Con Carlos Duque en El País, sigue la magia

Con Carlos Duque en El País, sigue la magia

Julio 17, 2016 - 12:00 a.m. Por:
Luis Guillermo Restrepo S. | Director de Opinión de El País
Con Carlos Duque en El País, sigue la magia

El fotógrafo y publicista Carlos Duque.

Tras el sensible fallecimiento de Juan José Saavedra, el fotógrafo Carlos Duque fue invitado a ser el nuevo columnista de este diario.

Estamos en el año 2007 y a la sección de Opinión le han entregado una nueva página que pensamos hacerla distinta. Recibo entonces la llamada de Raúl Fernández de Soto, director de la revista Épocas, quien me invita a un almuerzo con Juan José Saavedra. 

Al ilustre payanés lo conocía por sus libros y por la columna que tuvo años antes en El País. Su inteligencia era similar a su genio explosivo. Su repentismo y buen humor, a su capacidad de reflexionar. Su profesión de abogado, su vena de escritor, novelista y panfletario. El político frustrado y el popayanejo de siempre.   
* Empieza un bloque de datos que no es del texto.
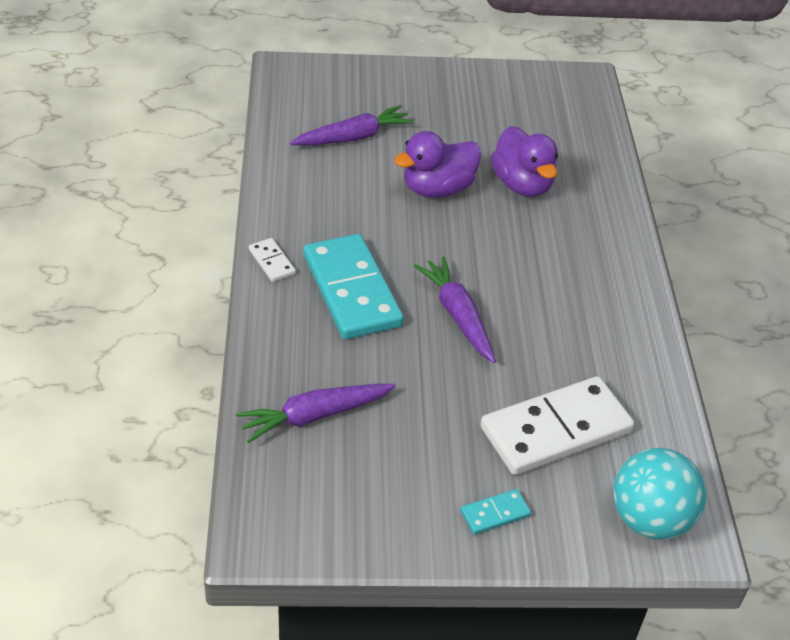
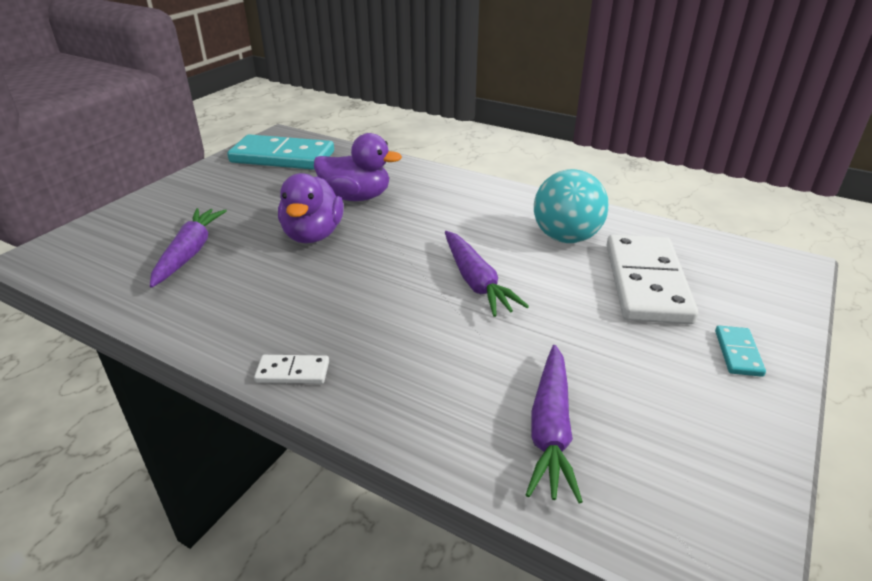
camera: 55 degrees left, 10 degrees down
turquoise domino [304,234,404,339] -> turquoise domino moved to [227,134,334,170]
purple carrot [414,256,496,363] -> purple carrot turned 120 degrees counterclockwise [445,231,529,317]
turquoise ball [613,448,706,540] -> turquoise ball moved to [534,169,609,243]

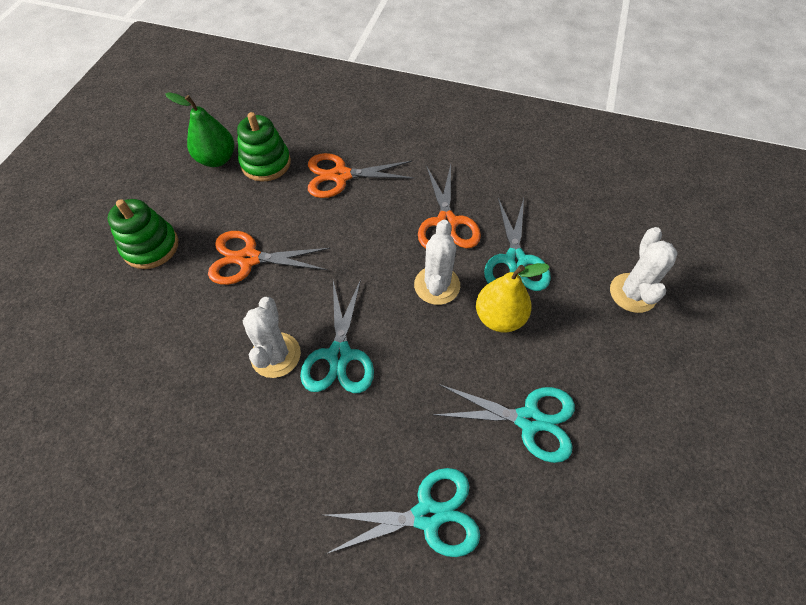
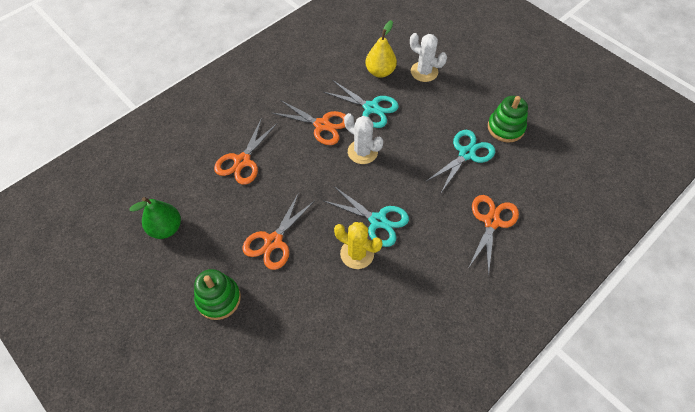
camera: 60 degrees left, 0 degrees up
green stacking toy [237,112,291,182] -> green stacking toy moved to [488,96,528,143]
white cactus [243,297,301,378] -> yellow cactus [334,222,383,269]
turquoise scissors [324,468,480,557] -> orange scissors [469,195,519,276]
yellow pear [476,263,550,332] -> yellow pear moved to [365,20,397,78]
La conversación del almuerzo fue sobre varios temas. Pero, ante todo, estuvo guiada por esa característica de Saavedra, la de quien es capaz de sacarle jugo a cualquier situación y de lanzar una frase con la cual resume en instantes y en centímetros todo un mundo. Y de ponerle la sal a la vida sin despeinarse. 

Al final, Juan José repitió su pedido de siempre: una columna. Después de escuchar sus apuntes durante hora y media, le di la respuesta natural. Le dije que no iba a tener una columna sino veinte, cada una de esas frases que era capaz de inventarse. 

Y así duramos casi diez años. Saavedra escribiendo sus frases y El País con una columna inusual, coronada por un cubilete y hecha para hacer pensar a los lectores. Un escrito semanal en el cual se resumía la personalidad del autor de ‘De cómo ser feliz aun estando casado’. 

Así fue siempre, incluso cuando mandó un mensaje cifrado en mayo de 2015. Una despedida, según dedujimos con Raúl, a quien le envió unas fotos personales, gesto inusual en quien se comunicaba con él mediante una llamada o una visita. Después supimos que le habían descubierto el cáncer que se lo llevó un año después, el pasado domingo

Ahora, además de lamentar la partida del hombre que dejó huella, debimos enfrentar la obligación de reemplazarlo. 

Recordé a Carlos Duque, el discípulo del maestro Hernán Nicholls, a quien hace quince años  le ofrecimos un espacio en El País. Su inteligencia,  la agudeza que no olvida, su versatilidad, le impedían y le impiden escribir largo. Por eso dijo entonces que no.

Carlos ha hecho y ha sido de todo: fotógrafo, caleño de corazón, retratista incomparable, publicista de fortuna, asesor y director de campañas políticas. Pero, sobre todo, de pensamiento independiente, capaz de resumir sus visiones en una fotografía, o en una frase, que es lo mismo.  

Ahora, la oportunidad de escribir corto apareció sin que nos hubiéramos puesto de acuerdo. Es el tuitero, versión moderna de lo que hace tres lustros definió como la única posibilidad de publicar su opinión en el periódico.

 Por eso, y a partir de hoy, las miradas de Duque a la actualidad y a la vida serán protagonistas de nuestras páginas. Son ‘Instantáneas’ para poner a pensar a la gente, para mostrar como Juan José  que el humor, el buen humor,  es la señal nítida de la inteligencia.